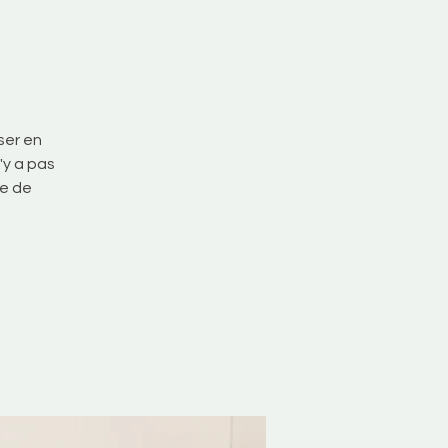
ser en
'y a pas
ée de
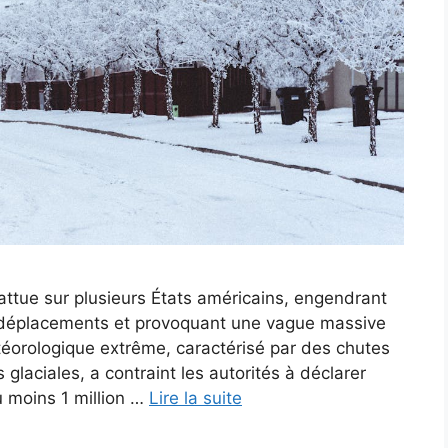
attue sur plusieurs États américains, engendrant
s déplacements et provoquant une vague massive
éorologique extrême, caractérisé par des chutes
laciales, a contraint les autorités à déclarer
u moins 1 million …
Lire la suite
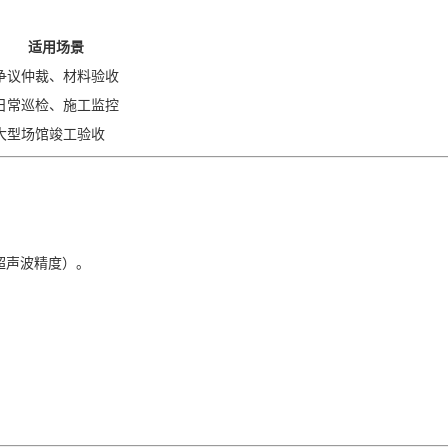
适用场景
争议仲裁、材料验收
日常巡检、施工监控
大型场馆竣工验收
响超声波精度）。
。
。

************

> [INSTRUCTIONS TO FOLLOW]: Rewrite the data above, changing "Lire la suite" to "Voir plus" and keeping every other line as it is. Include all blocks, but leave out the pictures.

> [RESULT]:
ser en
'y a pas
ée de
attue sur plusieurs États américains, engendrant
s déplacements et provoquant une vague massive
éorologique extrême, caractérisé par des chutes
laciales, a contraint les autorités à déclarer
u moins 1 million …
Voir plus
适用场景
争议仲裁、材料验收
日常巡检、施工监控
大型场馆竣工验收
响超声波精度）。
。
。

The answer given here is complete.